Wed May 18, 2016, 04:05 PM
May 2016

First time the other electrician told me he had pulled the fuses on a motor circuit (240 DC).

Second time, faulty insulation on an insulted screwdriver (400 Hz, 100 amp Research Radar).

You see stars, go limp and hit the floor.

I never trust anyone's word on an electric circuit. I only work on gear I've locked out and tagged out. It takes longer but I won't work on circuits otherwise.

 

Scootaloo

(25,699 posts)
134. Well...
Wed May 18, 2016, 04:10 PM
May 2016

Probably the closest to actually dying came when I was five or so, and got electrocuted by an open socket.

Since then?

• Came home after school, not knowing parents had had a drunk-fight. Dad was asleep on ht couch with a shotgun pointed right at the door.

• Got bitten by a water moccasin. That was a total panic-job. Everyone freaked, rushed me to the hospital, where I was in the ER for a while, before the doctors figured I was one of those cases where the snake strikes without using fangs.

• I used to get into fights with the skinheads. One time, one of hte fuckers pulled out a knife. A friend of mine got stabbed in the armpit, I got some flesh wounds in my side and thigh. Was a good call to stop picking fights, even with people who deserved it.

• I was once chased through the woods of a public park by some homeless dude who took a few shots at me.

• Then there was the time in Alaska where I got chased by a moose cow while I was trail biking. I'd rather be i nthe fight with that skinhead than do that again.

All togehter? It's made me aware that, first off, my live has been kind of fucking scary. I know there are people with worse, lots of them, but still. Second, it's made me understand that damn near anything can do a person in, at any time, for any dumb fucking reason. I honestly don't worry about myself, but rather the people I'd leave behind.

 

Katashi_itto

(10,175 posts)
135. Helicopter crashed on the landing pad and the helicopter blade went through my open peacoat.
Wed May 18, 2016, 04:10 PM
May 2016

Before flying on and slicing into the Helo manifest. The blade yanked me off my feet as it passed by and I tore myself up on the boat's non-skid.

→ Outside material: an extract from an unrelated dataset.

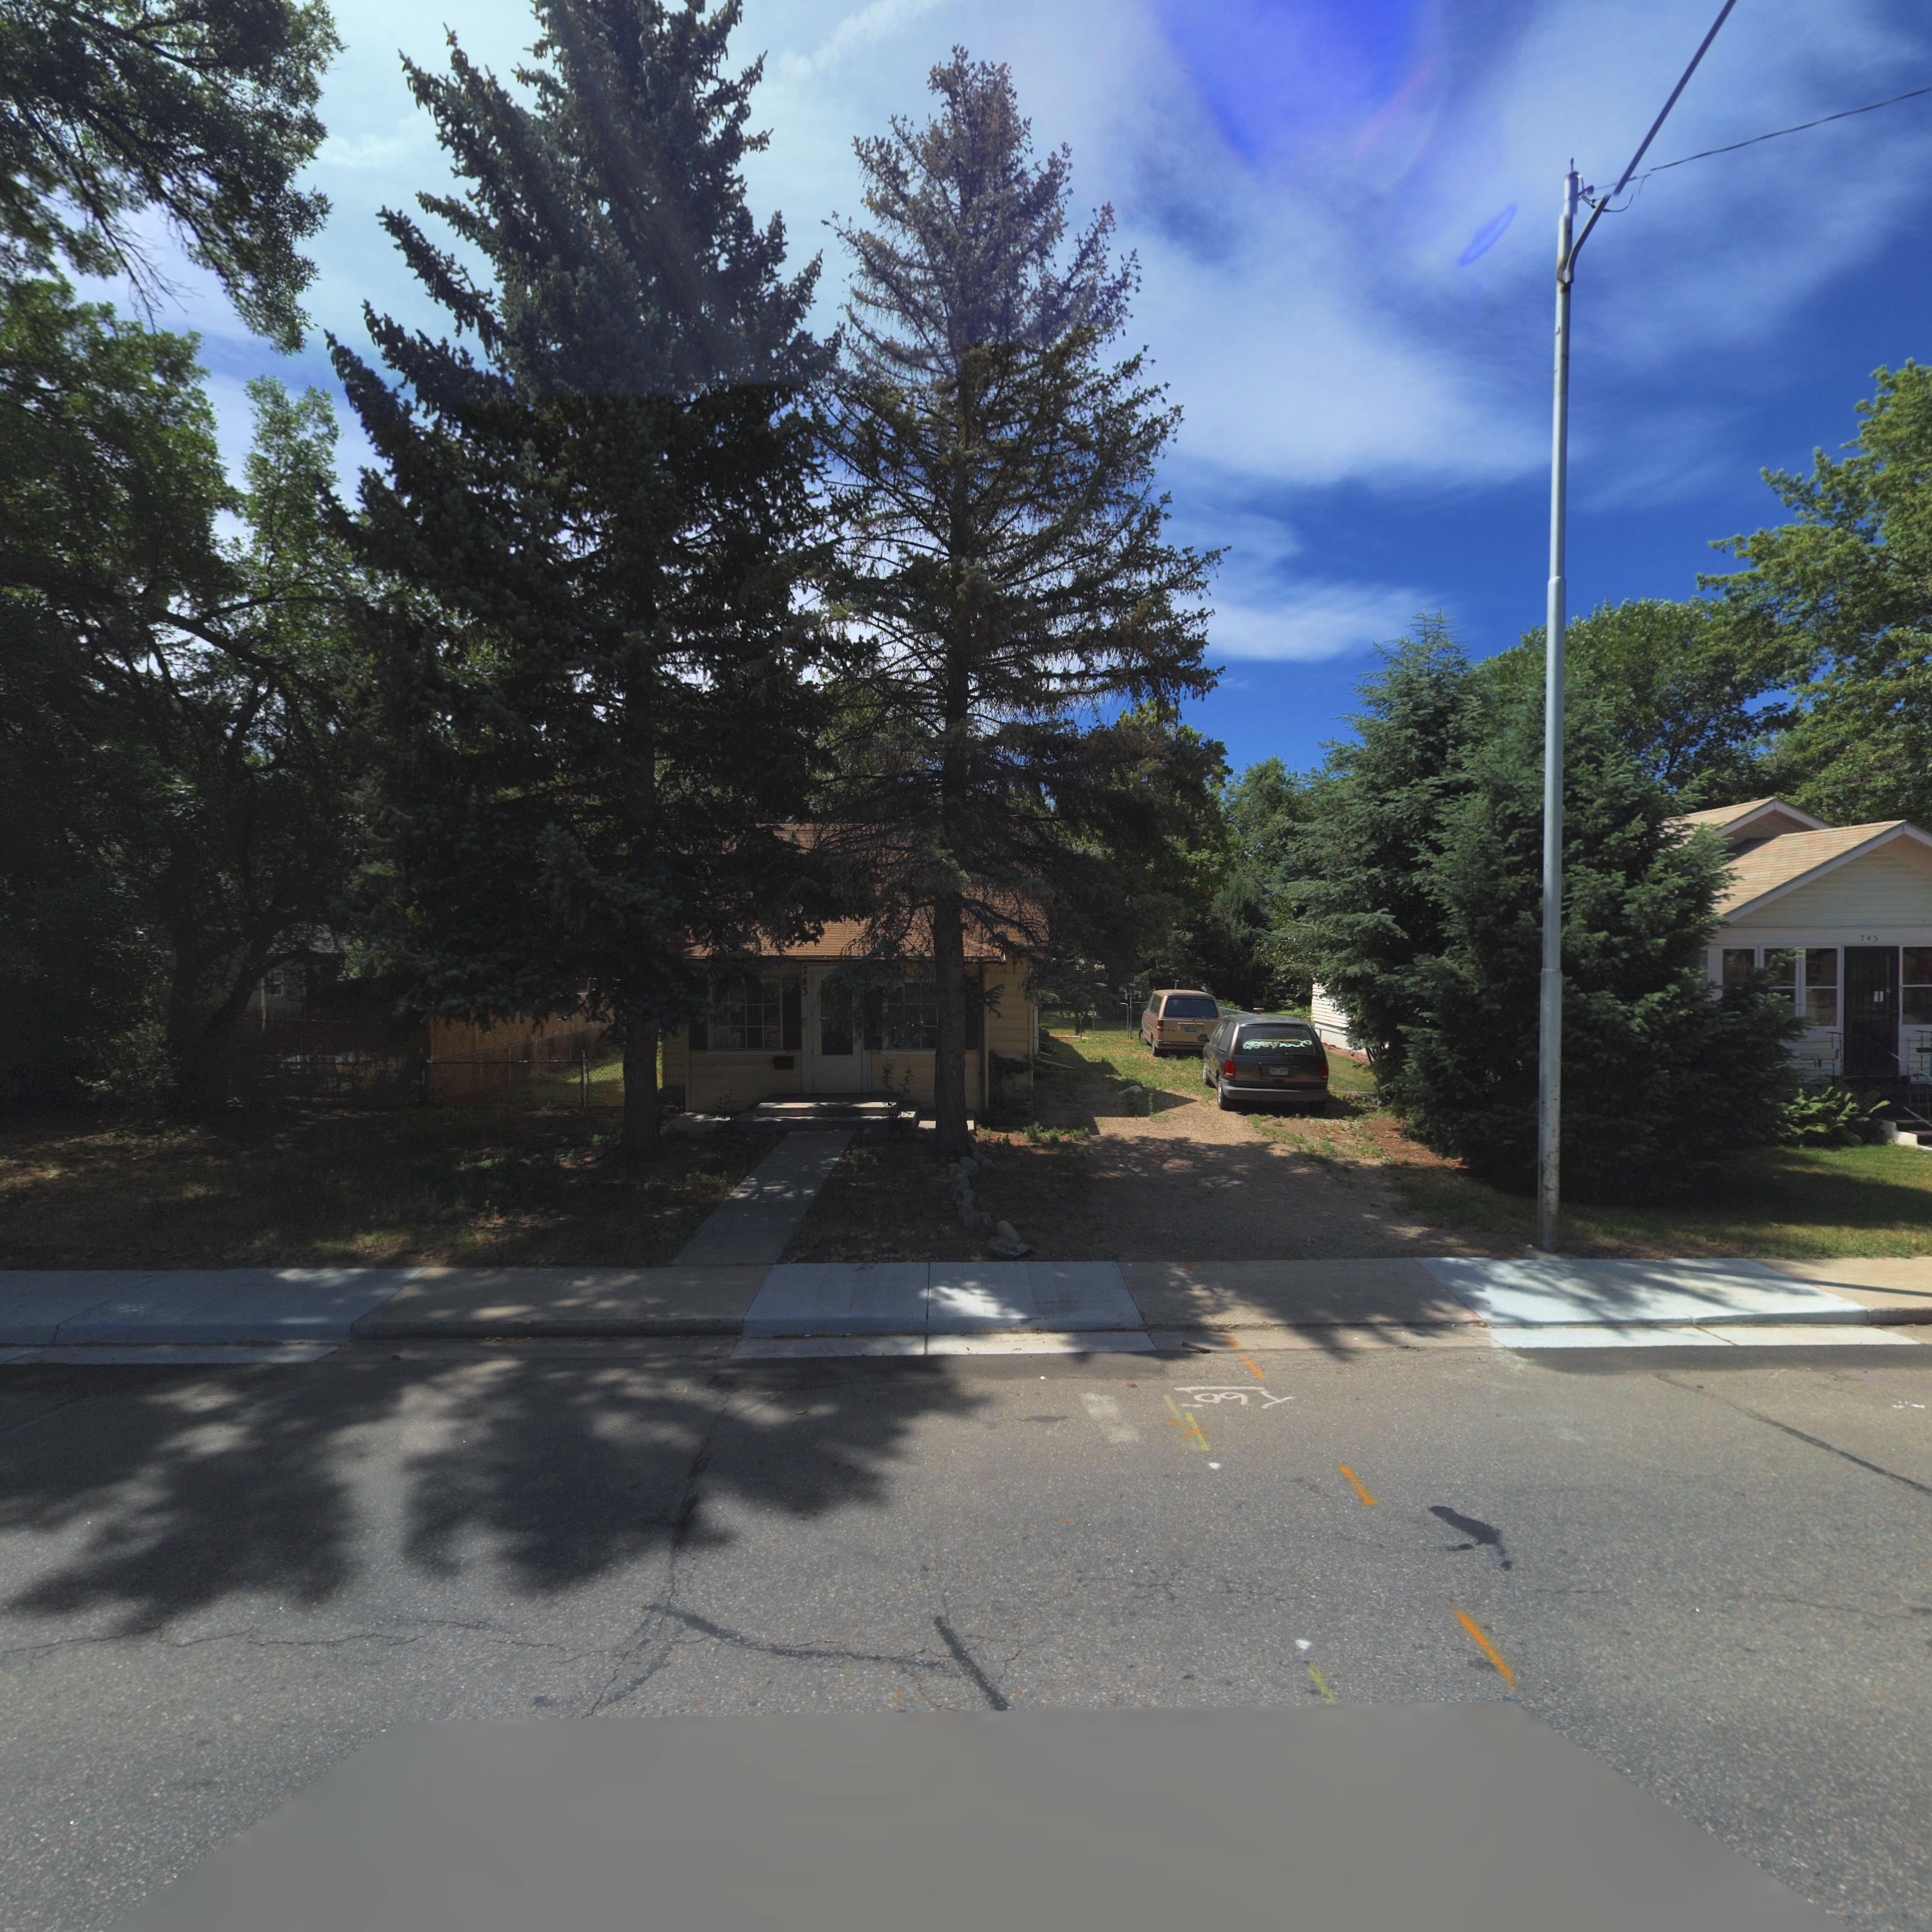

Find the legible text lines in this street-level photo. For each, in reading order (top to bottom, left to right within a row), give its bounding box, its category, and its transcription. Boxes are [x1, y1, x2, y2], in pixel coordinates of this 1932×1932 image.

That was the first real close call I had. I have had several.

Anymore, I simply try to experience every moment.

Knowing that none of it will come again.

Fuddnik

(8,846 posts)
137. Which time?
Wed May 18, 2016, 04:13 PM
May 2016

In my younger years, I was involved in MC accidents, gang wars, mob wars, shot at and missed, shit at and hit.

But, I'm still the same lovable guy.